Joe Hanchrow keeps his string bass, bass guitar and tuba in gig bags in his laundry room. That is also where he keeps crunchy dog food, in a bag enclosed in a garbage can. One day he unzipped his string bass and heard a rattling sound inside. Looking through an f-hole with a flashlight, he saw a dozen or so pieces of dog food inside the bass. With his wife’s help, he shook the dog food out through the f-holes. A few days later, there were twice as many pieces of dog food in the bass. He emptied it again, and moved the instrument to a different part of the house.
A couple of days later, Joe got his tuba out to warm it up for a gig, and couldn’t center his notes. When he rotated the horn to put it down, he heard that rattling sound again. He found over thirty pieces of dog food inside the horn. It took him quite a while to get it all out.
Joe figures the mice in the house had been getting into the garbage can, into the sack of dog food, and carrying each piece to the bass and tuba, slipping into the zippered cases and hiding the food inside the instruments. Joe has moved the dog food container outside on the driveway, and is waiting to see if the mice have any further plans for his bass and tuba.

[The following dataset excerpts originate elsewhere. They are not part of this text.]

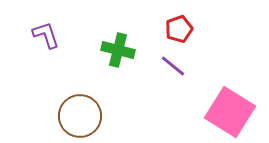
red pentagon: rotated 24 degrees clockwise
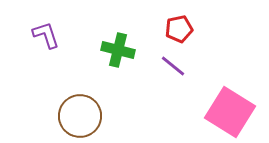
red pentagon: rotated 8 degrees clockwise
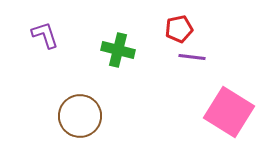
purple L-shape: moved 1 px left
purple line: moved 19 px right, 9 px up; rotated 32 degrees counterclockwise
pink square: moved 1 px left
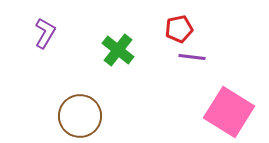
purple L-shape: moved 2 px up; rotated 48 degrees clockwise
green cross: rotated 24 degrees clockwise
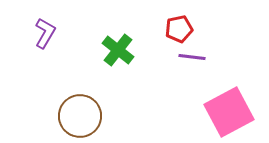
pink square: rotated 30 degrees clockwise
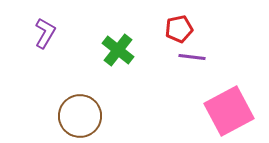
pink square: moved 1 px up
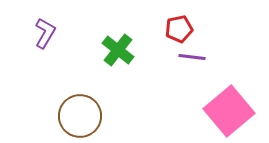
pink square: rotated 12 degrees counterclockwise
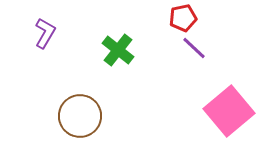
red pentagon: moved 4 px right, 11 px up
purple line: moved 2 px right, 9 px up; rotated 36 degrees clockwise
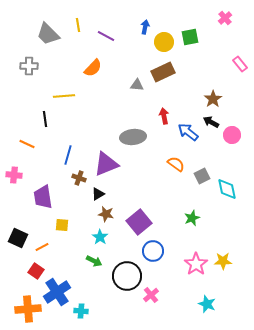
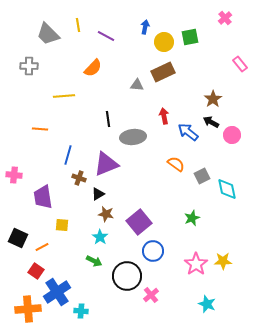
black line at (45, 119): moved 63 px right
orange line at (27, 144): moved 13 px right, 15 px up; rotated 21 degrees counterclockwise
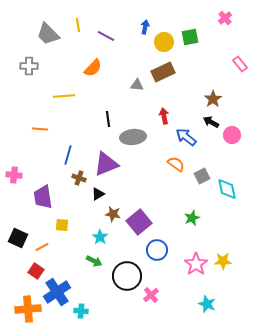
blue arrow at (188, 132): moved 2 px left, 5 px down
brown star at (106, 214): moved 7 px right
blue circle at (153, 251): moved 4 px right, 1 px up
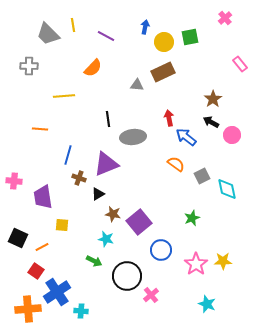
yellow line at (78, 25): moved 5 px left
red arrow at (164, 116): moved 5 px right, 2 px down
pink cross at (14, 175): moved 6 px down
cyan star at (100, 237): moved 6 px right, 2 px down; rotated 21 degrees counterclockwise
blue circle at (157, 250): moved 4 px right
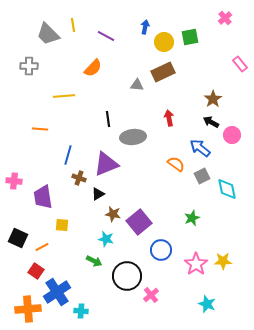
blue arrow at (186, 137): moved 14 px right, 11 px down
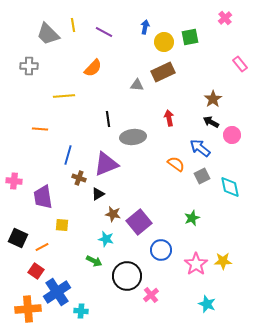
purple line at (106, 36): moved 2 px left, 4 px up
cyan diamond at (227, 189): moved 3 px right, 2 px up
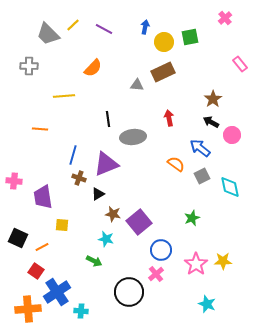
yellow line at (73, 25): rotated 56 degrees clockwise
purple line at (104, 32): moved 3 px up
blue line at (68, 155): moved 5 px right
black circle at (127, 276): moved 2 px right, 16 px down
pink cross at (151, 295): moved 5 px right, 21 px up
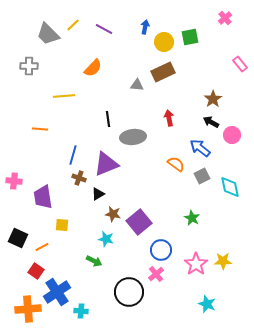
green star at (192, 218): rotated 21 degrees counterclockwise
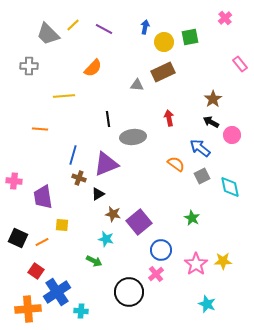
orange line at (42, 247): moved 5 px up
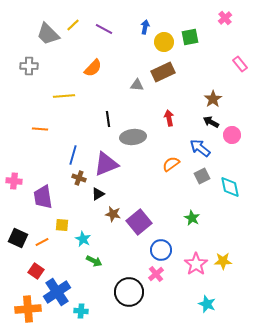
orange semicircle at (176, 164): moved 5 px left; rotated 72 degrees counterclockwise
cyan star at (106, 239): moved 23 px left; rotated 14 degrees clockwise
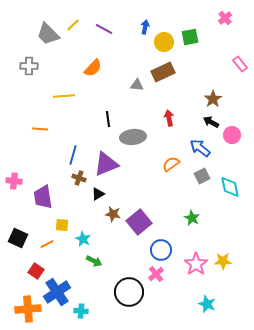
orange line at (42, 242): moved 5 px right, 2 px down
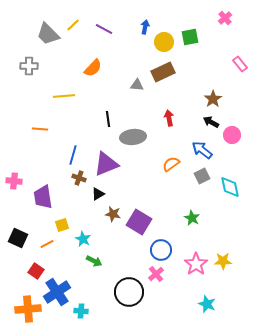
blue arrow at (200, 148): moved 2 px right, 2 px down
purple square at (139, 222): rotated 20 degrees counterclockwise
yellow square at (62, 225): rotated 24 degrees counterclockwise
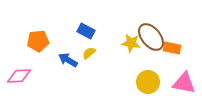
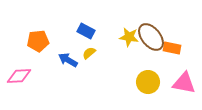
yellow star: moved 2 px left, 6 px up
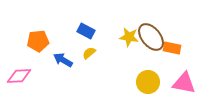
blue arrow: moved 5 px left
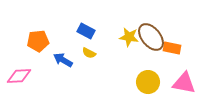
yellow semicircle: rotated 112 degrees counterclockwise
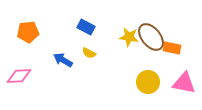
blue rectangle: moved 4 px up
orange pentagon: moved 10 px left, 9 px up
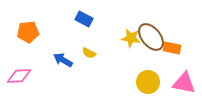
blue rectangle: moved 2 px left, 8 px up
yellow star: moved 2 px right, 1 px down
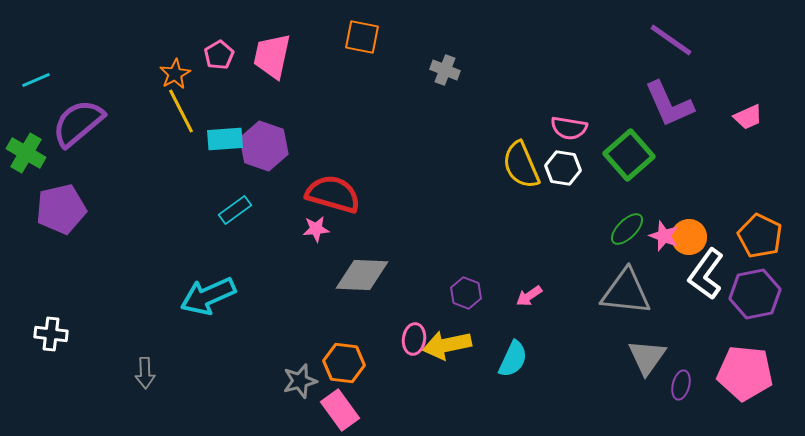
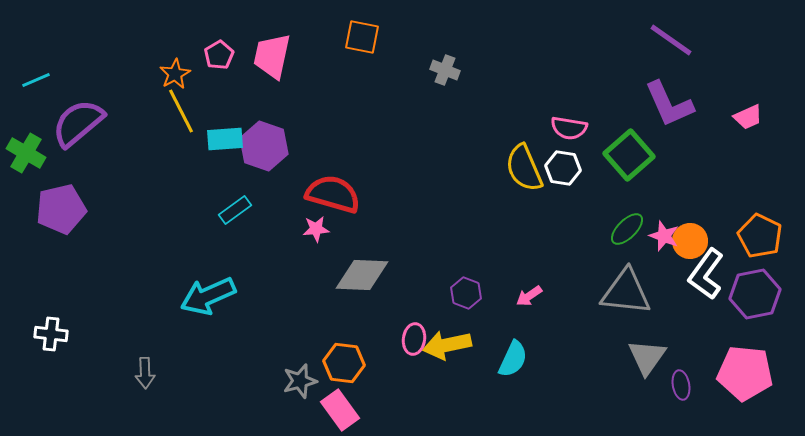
yellow semicircle at (521, 165): moved 3 px right, 3 px down
orange circle at (689, 237): moved 1 px right, 4 px down
purple ellipse at (681, 385): rotated 24 degrees counterclockwise
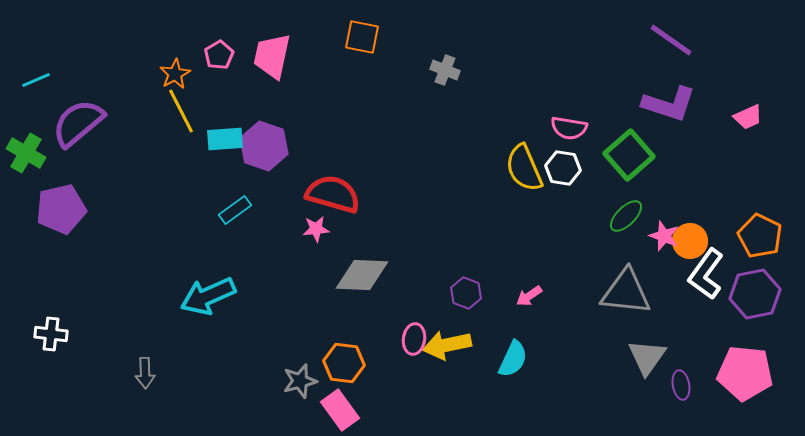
purple L-shape at (669, 104): rotated 48 degrees counterclockwise
green ellipse at (627, 229): moved 1 px left, 13 px up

Violinist Joe Gallo called from Williamstown, Mass, where he and his wife Barbara now live, to give me a story from his days in New York with Lester Lanin. They were playing an affair at the Plaza Hotel during the Clinton administration, and there was a great stir when it was announced that the president was about to enter the room. Lanin had the orchestra play “Hail to the Chief,” according to protocol. But then, someone rushed up to the bandstand and told Lanin that the vice president was also about to come in. Lanin panicked. He asked his musicians, “What do you play for the vice president?” One of the trumpet players quipped, “Play the same thing, a half tone lower.”

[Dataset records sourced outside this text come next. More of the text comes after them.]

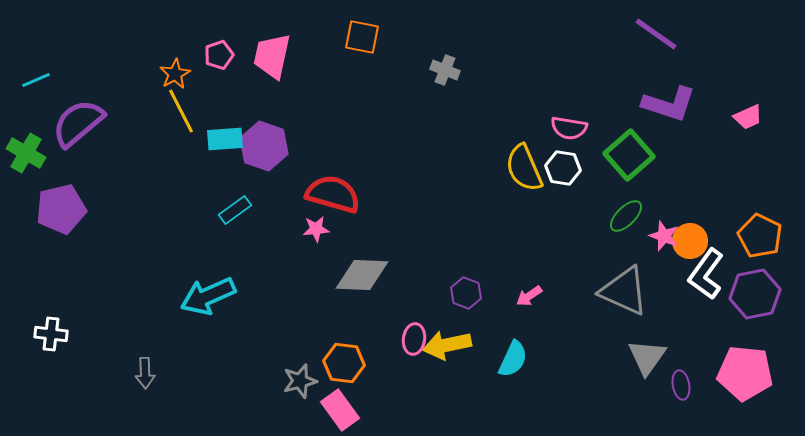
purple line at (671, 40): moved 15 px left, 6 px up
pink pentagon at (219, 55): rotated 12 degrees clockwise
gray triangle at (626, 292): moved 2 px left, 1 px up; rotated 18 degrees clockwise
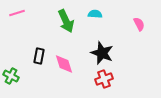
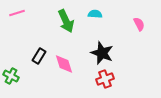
black rectangle: rotated 21 degrees clockwise
red cross: moved 1 px right
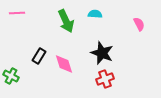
pink line: rotated 14 degrees clockwise
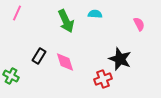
pink line: rotated 63 degrees counterclockwise
black star: moved 18 px right, 6 px down
pink diamond: moved 1 px right, 2 px up
red cross: moved 2 px left
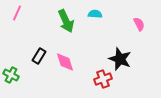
green cross: moved 1 px up
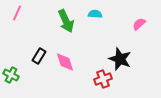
pink semicircle: rotated 104 degrees counterclockwise
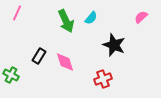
cyan semicircle: moved 4 px left, 4 px down; rotated 128 degrees clockwise
pink semicircle: moved 2 px right, 7 px up
black star: moved 6 px left, 14 px up
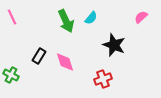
pink line: moved 5 px left, 4 px down; rotated 49 degrees counterclockwise
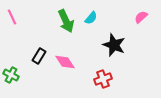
pink diamond: rotated 15 degrees counterclockwise
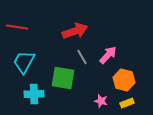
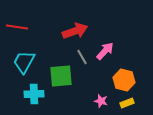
pink arrow: moved 3 px left, 4 px up
green square: moved 2 px left, 2 px up; rotated 15 degrees counterclockwise
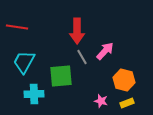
red arrow: moved 2 px right; rotated 110 degrees clockwise
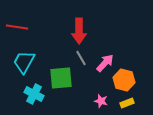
red arrow: moved 2 px right
pink arrow: moved 12 px down
gray line: moved 1 px left, 1 px down
green square: moved 2 px down
cyan cross: rotated 30 degrees clockwise
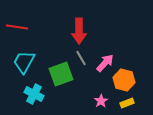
green square: moved 4 px up; rotated 15 degrees counterclockwise
pink star: rotated 24 degrees clockwise
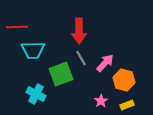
red line: rotated 10 degrees counterclockwise
cyan trapezoid: moved 9 px right, 12 px up; rotated 120 degrees counterclockwise
cyan cross: moved 2 px right
yellow rectangle: moved 2 px down
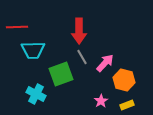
gray line: moved 1 px right, 1 px up
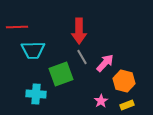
orange hexagon: moved 1 px down
cyan cross: rotated 24 degrees counterclockwise
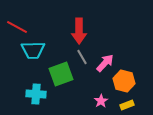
red line: rotated 30 degrees clockwise
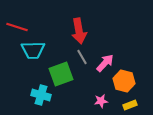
red line: rotated 10 degrees counterclockwise
red arrow: rotated 10 degrees counterclockwise
cyan cross: moved 5 px right, 1 px down; rotated 12 degrees clockwise
pink star: rotated 24 degrees clockwise
yellow rectangle: moved 3 px right
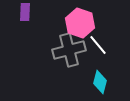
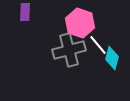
cyan diamond: moved 12 px right, 24 px up
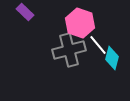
purple rectangle: rotated 48 degrees counterclockwise
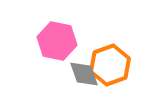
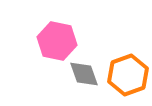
orange hexagon: moved 18 px right, 10 px down
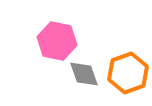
orange hexagon: moved 2 px up
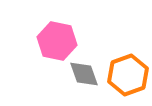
orange hexagon: moved 2 px down
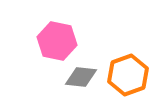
gray diamond: moved 3 px left, 3 px down; rotated 64 degrees counterclockwise
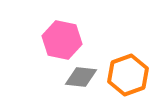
pink hexagon: moved 5 px right, 1 px up
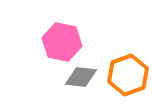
pink hexagon: moved 2 px down
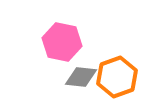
orange hexagon: moved 11 px left, 2 px down
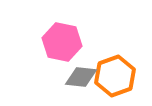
orange hexagon: moved 2 px left, 1 px up
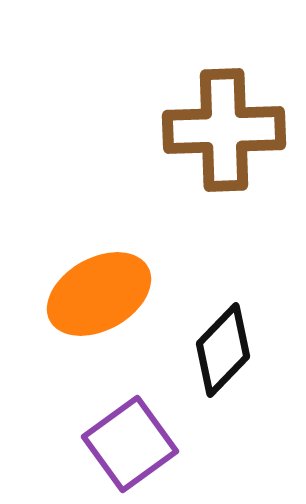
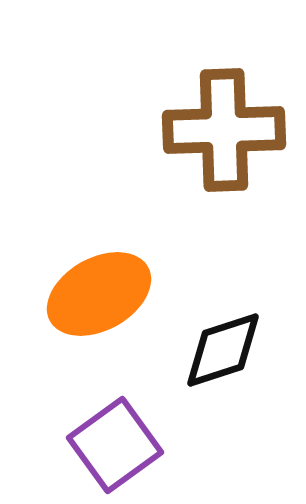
black diamond: rotated 28 degrees clockwise
purple square: moved 15 px left, 1 px down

Wikipedia says that the appropriate music for the vice president is “Hail Columbia.” But Joe, who says he misses the wit of club date musicians, would still like to know the name of that trumpet player.

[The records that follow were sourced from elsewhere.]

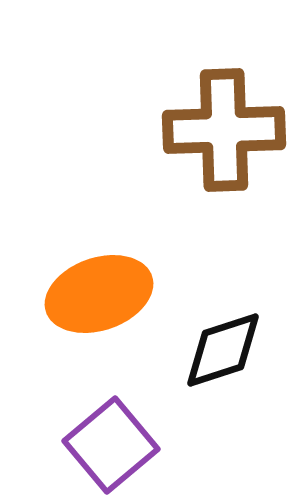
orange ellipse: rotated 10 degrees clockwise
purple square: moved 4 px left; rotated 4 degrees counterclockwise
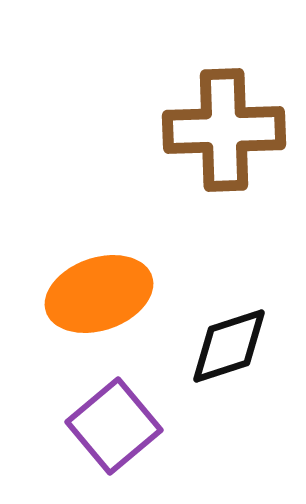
black diamond: moved 6 px right, 4 px up
purple square: moved 3 px right, 19 px up
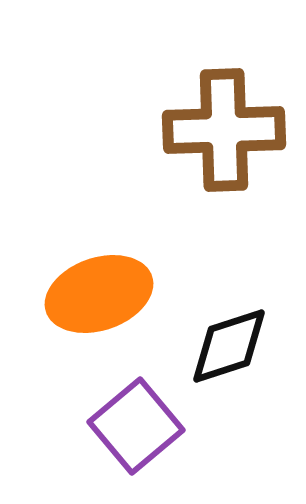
purple square: moved 22 px right
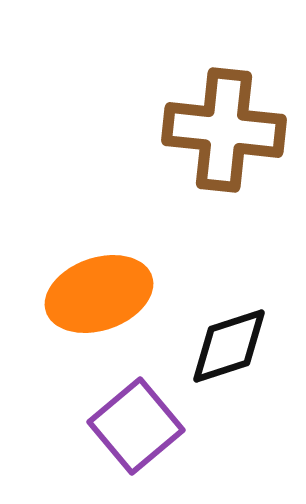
brown cross: rotated 8 degrees clockwise
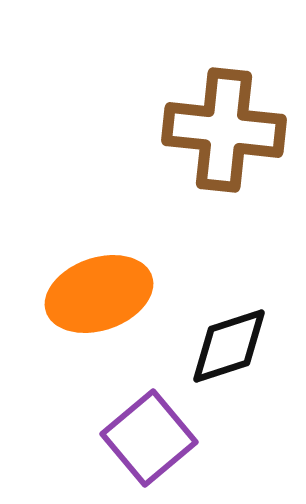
purple square: moved 13 px right, 12 px down
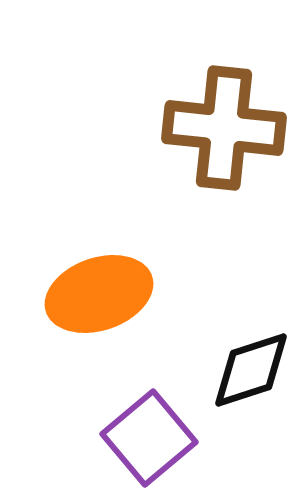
brown cross: moved 2 px up
black diamond: moved 22 px right, 24 px down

Herb Gardner passed this one along to me:
Dan Levinson thought Stan Rubin sounded a little strange on the phone, so he asked, “Stan, are you O.K.?” Stan replied, “Of course not! I’m in the music business; how could I be O.K.?”
Tony Middleton sent me a story he got from a Web site, about trumpeter Bob Carey. Bob said that one day Billy May was walking by the Westlake school in California and heard a big band rehearsing inside. He stopped and listened, then walked into the school, found the band, and leaned over and corrected a note on the second alto part.
Jonathan Tunick met Arthur Schwartz’s younger son Paul at a party. The son told Tunick that his father had composed “Dancing In the Dark” in as much time as it took to play it through on the piano. “If that’s so,” asked Tunick, “how come it’s taken me 50 years to figure out the chord changes?”
Here is some advice attributed to Thelonious Monk, transcribed by Steve Lacy (1960) and posted on the Internet by Shaun Usher:
Just because you’re not a drummer, doesn’t mean you don’t have to keep time.
Pat your foot & sing the melody in your head, when you play.
Stop playing all those weird notes (that B.S.): play the melody!
Make the drummer sound good.
You’ve got to dig it to dig it, you dig?
Don’t play the piano part, i’m playing that. Don’t listen to me. I’m supposed to be accompanying you!
The inside of the tune (the bridge) is the part that makes the outside sound good.
Don’t play everything (or every time); let some things go by. Some music just imagined. What you don’t play can be more important that what you do.
Always leave them wanting more.
A note can be small as a pin or as big as the world, it depends on your imagination.
Stay in shape! Sometimes a musician waits for a gig, and when it comes, he’s out of shape and can’t make it.
When you’re swinging, swing some more!
Don’t sound anybody for a gig, just be on the scene.
These pieces were written so as to have something to play, and to get cats interested enough to come to rehearsal.
(To a drummer who didn’t want to solo): You’ve got it! If you don’t want to play, tell a joke or dance, but in any case, you got it!
Whatever you think can’t be done, somebody will come along and do it.
A genius is the one most like himself.